La gauche hors jeu
10 Avril 2016 , Rédigé par André Boyer Publié dans #HISTOIRE
Les républicains de gauche et les socialistes avaient perdu les élections le 23 avril 1948. Ce n’était pas étonnant.
En effet, Tocqueville observe dans ses souvenirs que « Paris et ceux qui parlaient en son nom avaient tellement abusé de sa puissance, et semblaient tenir si peu de compte du reste du pays, que l'idée de secouer le joug et d'agir enfin par eux-mêmes se présentait à beaucoup d'esprits qui ne l'avaient jamais conçue (...). On voulait aller aux élections, car choisir des ennemis de la démagogie parisienne se présentait moins aux esprits comme l'usage régulier d'un droit que comme le moyen le moins dangereux dont on pouvait se servir pour affronter le maître. »
Les socialistes, qui ne se résignaient pas au verdict du suffrage universel, organisèrent le 15 mai 1848 une manifestation de cent mille personnes qui marcha sur le Palais-Bourbon, officiellement pour soutenir l’indépendance polonaise.
Ils commencèrent par proclamer la dissolution de l’Assemblée constituante avant d’investir l’Hôtel de Ville pour y proclamer un nouveau gouvernement.
Mais la garde nationale reprit successivement le contrôle du Palais-Bourbon et de l’Hôtel de Ville, arrêta les chefs de la tentative de putsch, Barbés, Blanqui, Raspail, Sobrier, Louis Blanc, Albert, Hubert, et écarta le préfet de police Caussidière, complice de la tentative insurrectionnelle.
Les conséquences de cet échec de l’insurrection furent instantanées : trois mois après la chute de Louis-Philippe, la République fit déjà marche arrière sur ses engagements de mars. Dés le 30 mai, l’expansion des Ateliers nationaux était freinée ; trois semaines plus tard, ils étaient quasiment dissous. L’émeute explosa le 23 juin, des barricades furent érigées, l’armée entra dans Paris et des volontaires arrivèrent de province pour combattre l’insurrection.
Tocqueville, encore lui, observe dans ses Souvenirs que « Par tous les chemins que les insurgés ne commandaient pas, entraient alors dans la ville des milliers d'hommes accourant de tous les points de la France à notre aide. Grâce aux chemins de fer, il en venait déjà de cinquante lieues, quoique le combat n'eût commencé que la veille au soir. »
L’Assemblée décréta l’état de siège et remit les pleins pouvoirs au général Cavaignac. Le 26 juin, le faubourg Saint-Antoine était pris d’assaut par l’armée et la garde nationale. 1600 soldats et gardes nationaux avaient été tués par les insurgés qui avaient perdu de leur côté 5500 tués ou fusillés, 11000 personnes avaient été arrêtées et 4348 étaient déportées en Algérie.
Le 28 juin Cavaignac était nommé président du Conseil des ministres par l’Assemblée.
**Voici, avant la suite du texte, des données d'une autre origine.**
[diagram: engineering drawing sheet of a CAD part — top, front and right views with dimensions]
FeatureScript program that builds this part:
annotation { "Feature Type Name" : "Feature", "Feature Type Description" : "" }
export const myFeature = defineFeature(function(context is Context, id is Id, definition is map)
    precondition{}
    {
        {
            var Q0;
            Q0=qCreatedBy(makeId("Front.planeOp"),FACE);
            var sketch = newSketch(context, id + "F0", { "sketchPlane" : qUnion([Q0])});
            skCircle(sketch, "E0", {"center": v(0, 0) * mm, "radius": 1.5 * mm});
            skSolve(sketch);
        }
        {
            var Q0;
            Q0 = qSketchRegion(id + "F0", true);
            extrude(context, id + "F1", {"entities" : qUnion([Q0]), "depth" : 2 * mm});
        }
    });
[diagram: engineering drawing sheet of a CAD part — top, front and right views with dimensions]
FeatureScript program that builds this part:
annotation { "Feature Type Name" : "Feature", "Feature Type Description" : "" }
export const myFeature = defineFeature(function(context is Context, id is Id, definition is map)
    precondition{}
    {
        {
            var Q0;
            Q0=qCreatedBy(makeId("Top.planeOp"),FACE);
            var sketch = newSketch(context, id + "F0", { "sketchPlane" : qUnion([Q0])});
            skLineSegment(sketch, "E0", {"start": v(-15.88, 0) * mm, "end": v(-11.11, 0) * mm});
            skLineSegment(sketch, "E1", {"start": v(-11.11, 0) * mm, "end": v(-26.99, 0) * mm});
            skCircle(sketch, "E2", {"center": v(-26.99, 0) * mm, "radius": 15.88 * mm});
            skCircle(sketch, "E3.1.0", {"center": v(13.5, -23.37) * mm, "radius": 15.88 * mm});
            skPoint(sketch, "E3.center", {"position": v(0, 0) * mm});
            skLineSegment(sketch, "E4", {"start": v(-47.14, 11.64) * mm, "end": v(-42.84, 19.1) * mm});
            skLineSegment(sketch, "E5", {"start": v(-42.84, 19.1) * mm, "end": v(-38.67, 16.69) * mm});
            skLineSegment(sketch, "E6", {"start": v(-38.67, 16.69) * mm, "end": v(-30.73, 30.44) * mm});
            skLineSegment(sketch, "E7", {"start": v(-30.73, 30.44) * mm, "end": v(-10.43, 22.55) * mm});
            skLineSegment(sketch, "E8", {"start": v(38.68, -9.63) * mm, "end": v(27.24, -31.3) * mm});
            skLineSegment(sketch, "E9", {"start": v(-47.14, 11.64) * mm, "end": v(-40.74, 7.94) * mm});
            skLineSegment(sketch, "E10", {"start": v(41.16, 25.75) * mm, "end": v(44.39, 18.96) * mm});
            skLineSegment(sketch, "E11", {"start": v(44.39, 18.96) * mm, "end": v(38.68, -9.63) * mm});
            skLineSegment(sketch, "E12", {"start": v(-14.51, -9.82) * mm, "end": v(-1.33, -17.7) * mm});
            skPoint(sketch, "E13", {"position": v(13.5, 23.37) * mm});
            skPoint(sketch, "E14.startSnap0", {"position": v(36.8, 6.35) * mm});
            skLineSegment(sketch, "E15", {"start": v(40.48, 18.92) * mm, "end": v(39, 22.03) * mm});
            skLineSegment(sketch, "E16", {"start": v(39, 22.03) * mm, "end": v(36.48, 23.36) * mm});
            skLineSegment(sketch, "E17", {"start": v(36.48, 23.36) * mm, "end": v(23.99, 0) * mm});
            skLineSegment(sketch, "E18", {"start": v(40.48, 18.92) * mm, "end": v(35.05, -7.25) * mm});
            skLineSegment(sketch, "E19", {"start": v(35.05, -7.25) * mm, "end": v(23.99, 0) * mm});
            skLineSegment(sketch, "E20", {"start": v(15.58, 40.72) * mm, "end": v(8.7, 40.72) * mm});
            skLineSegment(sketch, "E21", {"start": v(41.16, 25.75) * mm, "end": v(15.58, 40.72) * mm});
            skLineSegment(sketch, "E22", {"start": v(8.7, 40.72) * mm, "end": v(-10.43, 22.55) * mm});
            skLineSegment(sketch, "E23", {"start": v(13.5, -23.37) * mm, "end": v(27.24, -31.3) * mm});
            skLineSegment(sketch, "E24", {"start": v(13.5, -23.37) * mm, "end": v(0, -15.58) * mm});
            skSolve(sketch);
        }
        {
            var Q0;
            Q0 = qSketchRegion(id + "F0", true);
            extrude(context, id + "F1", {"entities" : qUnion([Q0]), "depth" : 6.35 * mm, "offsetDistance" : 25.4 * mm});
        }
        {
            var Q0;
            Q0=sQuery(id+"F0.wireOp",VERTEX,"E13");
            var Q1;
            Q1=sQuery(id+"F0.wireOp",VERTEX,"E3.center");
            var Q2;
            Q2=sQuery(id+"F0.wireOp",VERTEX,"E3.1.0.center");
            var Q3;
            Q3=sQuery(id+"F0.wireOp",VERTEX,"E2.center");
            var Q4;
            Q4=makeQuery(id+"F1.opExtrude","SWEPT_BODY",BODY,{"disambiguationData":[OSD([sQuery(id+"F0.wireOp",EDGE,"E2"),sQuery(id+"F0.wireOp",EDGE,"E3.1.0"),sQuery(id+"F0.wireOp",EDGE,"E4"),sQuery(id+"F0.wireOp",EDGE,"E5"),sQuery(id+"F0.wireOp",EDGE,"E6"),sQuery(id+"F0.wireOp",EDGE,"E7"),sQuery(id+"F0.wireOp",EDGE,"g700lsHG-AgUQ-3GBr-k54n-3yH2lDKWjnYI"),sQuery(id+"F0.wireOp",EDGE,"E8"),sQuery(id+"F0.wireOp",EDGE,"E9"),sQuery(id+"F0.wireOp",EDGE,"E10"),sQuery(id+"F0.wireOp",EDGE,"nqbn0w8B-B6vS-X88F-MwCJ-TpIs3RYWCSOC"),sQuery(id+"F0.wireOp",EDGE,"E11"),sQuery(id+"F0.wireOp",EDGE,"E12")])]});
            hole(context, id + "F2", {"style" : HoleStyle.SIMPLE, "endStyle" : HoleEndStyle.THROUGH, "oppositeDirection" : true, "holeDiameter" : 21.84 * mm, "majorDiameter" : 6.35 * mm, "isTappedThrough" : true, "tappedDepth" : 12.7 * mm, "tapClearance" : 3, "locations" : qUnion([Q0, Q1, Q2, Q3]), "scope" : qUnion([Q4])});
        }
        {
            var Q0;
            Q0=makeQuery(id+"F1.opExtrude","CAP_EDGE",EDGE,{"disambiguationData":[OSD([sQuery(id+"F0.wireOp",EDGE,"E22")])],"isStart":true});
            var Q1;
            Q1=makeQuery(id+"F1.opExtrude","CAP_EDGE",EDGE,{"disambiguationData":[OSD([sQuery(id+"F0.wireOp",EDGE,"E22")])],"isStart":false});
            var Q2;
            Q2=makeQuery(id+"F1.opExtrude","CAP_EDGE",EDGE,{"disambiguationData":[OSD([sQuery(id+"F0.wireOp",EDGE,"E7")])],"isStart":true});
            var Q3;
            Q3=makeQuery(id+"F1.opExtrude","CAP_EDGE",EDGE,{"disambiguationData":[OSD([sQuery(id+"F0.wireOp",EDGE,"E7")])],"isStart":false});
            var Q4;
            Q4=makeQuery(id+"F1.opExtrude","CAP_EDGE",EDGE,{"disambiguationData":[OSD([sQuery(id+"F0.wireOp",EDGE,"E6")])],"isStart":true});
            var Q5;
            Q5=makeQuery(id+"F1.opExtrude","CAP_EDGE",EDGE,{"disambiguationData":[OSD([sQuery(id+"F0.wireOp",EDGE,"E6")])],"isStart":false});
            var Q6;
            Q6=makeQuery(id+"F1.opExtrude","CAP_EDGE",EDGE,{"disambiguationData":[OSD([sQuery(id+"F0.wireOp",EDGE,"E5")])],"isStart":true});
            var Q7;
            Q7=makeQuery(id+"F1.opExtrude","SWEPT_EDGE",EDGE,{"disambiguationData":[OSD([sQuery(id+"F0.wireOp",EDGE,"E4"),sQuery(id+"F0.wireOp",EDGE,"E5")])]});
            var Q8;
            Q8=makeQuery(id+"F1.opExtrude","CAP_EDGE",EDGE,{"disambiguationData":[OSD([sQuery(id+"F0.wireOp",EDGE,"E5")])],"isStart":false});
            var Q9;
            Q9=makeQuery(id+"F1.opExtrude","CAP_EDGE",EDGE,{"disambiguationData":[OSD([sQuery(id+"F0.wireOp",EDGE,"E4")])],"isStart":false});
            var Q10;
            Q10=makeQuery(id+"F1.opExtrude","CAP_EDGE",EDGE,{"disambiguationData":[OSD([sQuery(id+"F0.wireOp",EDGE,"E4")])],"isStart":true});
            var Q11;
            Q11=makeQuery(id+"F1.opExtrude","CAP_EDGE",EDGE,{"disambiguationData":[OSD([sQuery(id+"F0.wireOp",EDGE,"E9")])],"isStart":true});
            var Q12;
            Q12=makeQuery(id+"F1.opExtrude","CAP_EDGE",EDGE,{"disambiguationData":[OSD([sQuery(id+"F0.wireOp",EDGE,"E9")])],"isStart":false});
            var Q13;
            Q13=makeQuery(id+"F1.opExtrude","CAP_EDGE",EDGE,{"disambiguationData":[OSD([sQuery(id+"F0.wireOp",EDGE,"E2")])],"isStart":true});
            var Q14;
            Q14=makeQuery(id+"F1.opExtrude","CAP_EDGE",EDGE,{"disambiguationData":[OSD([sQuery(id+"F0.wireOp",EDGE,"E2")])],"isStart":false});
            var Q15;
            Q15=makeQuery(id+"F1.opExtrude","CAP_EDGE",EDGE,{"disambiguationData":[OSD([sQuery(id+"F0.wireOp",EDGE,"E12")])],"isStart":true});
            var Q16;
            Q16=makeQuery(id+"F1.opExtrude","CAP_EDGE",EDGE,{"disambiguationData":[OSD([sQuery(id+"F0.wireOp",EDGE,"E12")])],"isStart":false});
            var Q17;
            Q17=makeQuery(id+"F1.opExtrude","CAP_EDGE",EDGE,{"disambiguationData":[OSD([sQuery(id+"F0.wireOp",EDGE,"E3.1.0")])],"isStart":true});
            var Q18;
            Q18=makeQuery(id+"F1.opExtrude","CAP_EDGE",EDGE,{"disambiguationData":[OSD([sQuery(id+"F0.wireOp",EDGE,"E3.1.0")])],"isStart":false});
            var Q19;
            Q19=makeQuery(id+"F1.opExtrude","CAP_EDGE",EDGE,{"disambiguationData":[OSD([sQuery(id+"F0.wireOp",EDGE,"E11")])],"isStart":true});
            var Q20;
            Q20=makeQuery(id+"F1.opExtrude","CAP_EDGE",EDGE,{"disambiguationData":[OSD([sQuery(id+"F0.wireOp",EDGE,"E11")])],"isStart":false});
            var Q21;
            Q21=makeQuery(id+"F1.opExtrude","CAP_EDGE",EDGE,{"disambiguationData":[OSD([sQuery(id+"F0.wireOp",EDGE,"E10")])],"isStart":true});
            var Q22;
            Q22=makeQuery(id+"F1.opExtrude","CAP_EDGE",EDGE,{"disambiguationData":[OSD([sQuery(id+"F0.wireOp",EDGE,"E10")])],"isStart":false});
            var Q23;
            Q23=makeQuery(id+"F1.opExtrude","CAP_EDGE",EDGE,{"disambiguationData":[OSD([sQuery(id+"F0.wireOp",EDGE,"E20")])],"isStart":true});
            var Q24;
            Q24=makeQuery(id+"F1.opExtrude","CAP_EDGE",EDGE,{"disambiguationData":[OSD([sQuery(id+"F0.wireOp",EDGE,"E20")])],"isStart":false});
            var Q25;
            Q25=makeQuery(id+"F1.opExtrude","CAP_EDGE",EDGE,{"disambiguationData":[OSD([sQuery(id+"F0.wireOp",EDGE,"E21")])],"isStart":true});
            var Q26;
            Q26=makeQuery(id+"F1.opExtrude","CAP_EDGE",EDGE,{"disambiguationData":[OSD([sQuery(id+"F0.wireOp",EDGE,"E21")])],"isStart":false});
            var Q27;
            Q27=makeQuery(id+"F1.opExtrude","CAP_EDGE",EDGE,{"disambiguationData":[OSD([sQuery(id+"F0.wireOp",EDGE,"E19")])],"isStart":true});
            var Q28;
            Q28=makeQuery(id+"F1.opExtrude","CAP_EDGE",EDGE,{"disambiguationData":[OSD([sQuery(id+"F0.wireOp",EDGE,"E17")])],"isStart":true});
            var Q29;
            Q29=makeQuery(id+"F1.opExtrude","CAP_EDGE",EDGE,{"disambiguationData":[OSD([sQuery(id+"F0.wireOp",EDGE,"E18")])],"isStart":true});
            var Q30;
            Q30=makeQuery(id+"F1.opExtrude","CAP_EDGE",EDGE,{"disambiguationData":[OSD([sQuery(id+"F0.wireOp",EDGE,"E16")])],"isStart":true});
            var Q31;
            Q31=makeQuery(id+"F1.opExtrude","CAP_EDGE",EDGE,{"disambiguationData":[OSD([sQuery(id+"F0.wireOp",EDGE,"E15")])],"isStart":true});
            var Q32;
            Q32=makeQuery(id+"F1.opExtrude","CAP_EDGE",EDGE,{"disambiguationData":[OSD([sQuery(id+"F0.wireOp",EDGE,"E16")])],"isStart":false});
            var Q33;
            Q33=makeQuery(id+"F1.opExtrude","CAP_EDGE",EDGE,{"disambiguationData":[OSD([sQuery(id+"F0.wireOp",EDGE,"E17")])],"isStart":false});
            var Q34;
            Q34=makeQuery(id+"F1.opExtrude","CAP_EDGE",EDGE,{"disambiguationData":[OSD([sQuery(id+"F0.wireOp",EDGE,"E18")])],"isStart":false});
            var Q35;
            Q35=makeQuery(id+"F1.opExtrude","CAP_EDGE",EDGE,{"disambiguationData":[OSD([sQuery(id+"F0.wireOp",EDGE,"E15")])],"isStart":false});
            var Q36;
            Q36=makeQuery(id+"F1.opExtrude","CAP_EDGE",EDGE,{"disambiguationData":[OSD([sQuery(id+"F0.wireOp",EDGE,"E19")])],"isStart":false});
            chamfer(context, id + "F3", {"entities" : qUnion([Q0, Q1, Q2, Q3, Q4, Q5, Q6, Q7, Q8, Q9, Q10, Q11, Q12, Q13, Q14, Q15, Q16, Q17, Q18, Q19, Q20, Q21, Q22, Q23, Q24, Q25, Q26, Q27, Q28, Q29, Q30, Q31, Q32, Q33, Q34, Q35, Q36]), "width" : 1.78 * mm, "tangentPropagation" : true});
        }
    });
Il forma son gouvernement, prolongea l’état de siège et prit de nombreuses mesures répressives contre les ouvriers et les journaux qui les soutenaient.
Les Ateliers nationaux étaient dissous, un passeport était imposé aux ouvriers qui voulaient changer de département, la journée de 12 heures était rétablie. Une commission était créée pour surveiller les théâtres, une loi établissait le contrôle du fonctionnement des clubs, les journaux devaient à nouveau déposer une caution pour avoir le droit de publier et une loi était promulguée sur les crimes et délits commis par voie de presse, qui punissait les attaques contre les institutions, la liberté des cultes, la propriété et la famille.
La Révolution de 1848 était terminée. Elle avait duré 4 mois et trois jours, du 25 février au 28 juin. La gauche révolutionnaire avait successivement démontré qu’elle était aussi incapable de prendre le pouvoir que de gouverner.